Städtebündnis mahnt mit Witten weitergehende Hilfe an

Vor dem Reichstag zeigten die Stadtoberhäupter aus über 50 finanzschwachen Kommunen im Februar Flagge.
Vor dem Reichstag zeigten die Stadtoberhäupter aus über 50 finanzschwachen Kommunen im Februar Flagge.
Foto: Walter Schernstein
Was wir bereits wissen
Die Milliarden vom Bund für Investitionen sind noch nicht verteilt, da mahnt das Aktionsbündnis armer Städte bereits weitere Hilfen an.

Witten..  Die Milliarden vom Bund sind zwar versprochen, doch damit ist noch keine Kommune gerettet. Darauf weist das Aktionsbündnis „Für die Würde unserer Städte“ hin, dem auch das überschuldete Witten angehört.

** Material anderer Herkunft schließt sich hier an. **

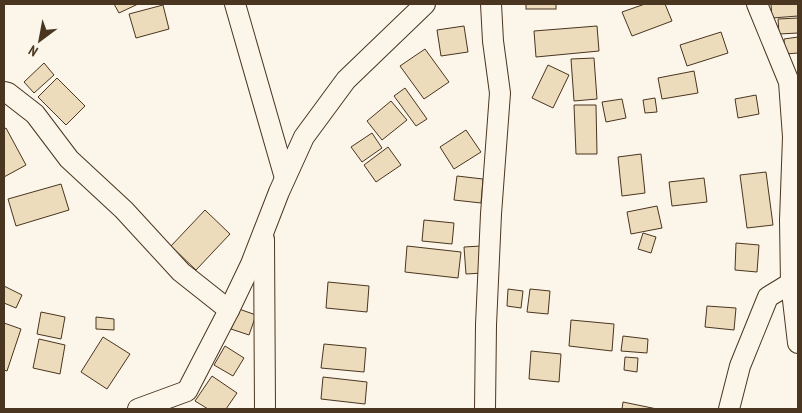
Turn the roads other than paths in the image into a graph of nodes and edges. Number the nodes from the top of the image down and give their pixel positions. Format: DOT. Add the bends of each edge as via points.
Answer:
graph roads {
  1 [pos="235,4"];
  2 [pos="425,4"];
  3 [pos="491,4"];
  4 [pos="757,4"];
  5 [pos="4,92"];
  6 [pos="285,178"];
  7 [pos="264,229"];
  8 [pos="791,283"];
  9 [pos="229,310"];
  10 [pos="798,343"];
  11 [pos="138,409"];
  12 [pos="265,409"];
  13 [pos="485,409"];
  14 [pos="729,409"];
  1 -- 6 [label="street"];
  2 -- 6 [label="street" via="346,80 304,137"];
  3 -- 13 [label="street" via="500,92 491,214"];
  4 -- 8 [label="street" via="789,82 794,137"];
  5 -- 9 [label="street" via="35,114 69,158 124,210 181,272"];
  6 -- 7 [label="street"];
  7 -- 9 [label="street"];
  7 -- 12 [label="street"];
  8 -- 10 [label="street"];
  8 -- 14 [label="street" via="768,297 740,366"];
  9 -- 11 [label="street" via="187,391"];
}
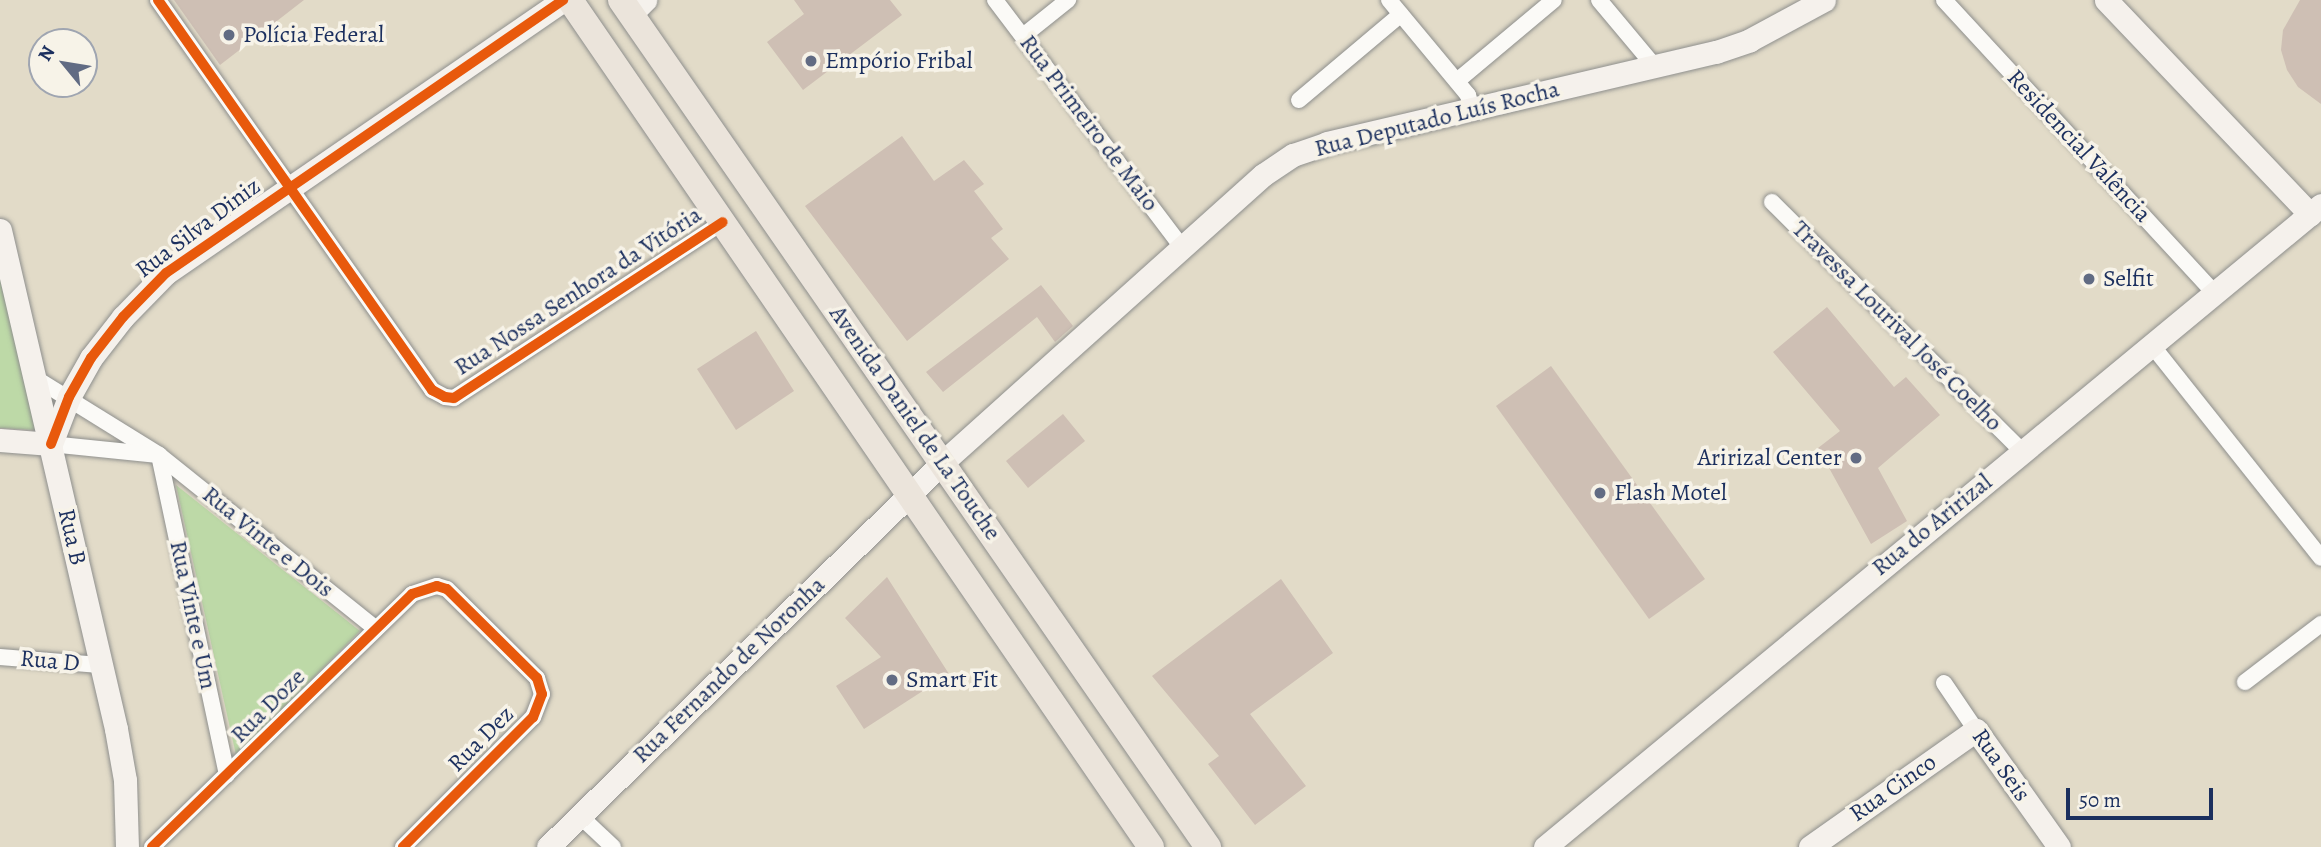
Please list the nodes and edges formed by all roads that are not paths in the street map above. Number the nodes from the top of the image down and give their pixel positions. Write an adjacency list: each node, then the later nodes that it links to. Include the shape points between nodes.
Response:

Die Initiative will nach eigenen Angaben „den öffentlich vermittelten Eindruck relativieren“, mit den jüngsten Hilfen würden die Kommunen weitgehend von ihren Sorgen befreit. „Das ist keineswegs der Fall“, sagt auch Wittens Bürgermeisterin Sonja Leidemann. Was im Bundeskabinett beschlossen und im Landtag aktuell diskutiert werde, sei zwar ein guter Schritt. „Doch für die Rettung der Kommunen ist das noch kein wirklicher Feuerwehreinsatz, sondern es sind erst einmal viele Tropfen auf einem heißen Stein“, heißt es seitens des Aktionsbündnisses. Jetzt komme es darauf an, konkrete Verteilungsschlüssel zu finden.

„Nun sind die Länder gefordert“

„Nachdem der Bund aus unserer Sicht sinnvolle Kriterien für die Mittelverteilung gefunden hat, sind nun die Länder gefordert, damit die Mittel auch zu 100 Prozent an die finanzschwachen Kommunen weitergeleitet werden“, fordert die Initiative. Dazu müssten in einem ersten Schritt klare Zugangskriterien für die konkrete Finanzschwäche definiert werden.

Ein geeignetes Kriterium könne die Überschuldung oder die drohende sein (analog zum Stärkungspaktgesetz), ein weiteres der Erhalt von Schlüsselzuweisungen. In einem nächsten Schritt sei festzulegen, wie die Verteilung erfolgen soll. Hierbei könnten die Höhe der Kassenkredite, die Arbeitslosenquote oder die Zahl der Hartz-IV-Bedarfsgemeinschaften herangezogen werden. Zudem sei eine unkomplizierte Abwicklung wichtig.

„Vorschlag für nachhaltige Lösung fehlt“

Trotz aller positiven Entwicklungen fehle immer noch ein substanzieller Vorschlag für eine nachhaltige Lösung der Finanzprobleme strukturschwacher Kommunen, mahnt das Städtebündnis. Es erinnert an die zugesagte Plenardebatte zur „gesetzlich vorgeschriebenen, jedoch nicht mehr vorhandenen Gleichwertigkeit der Lebensverhältnisse zwischen den um ihre Gestaltungsfähigkeit kämpfenden Kommunen und ihren reichen „Verwandten“.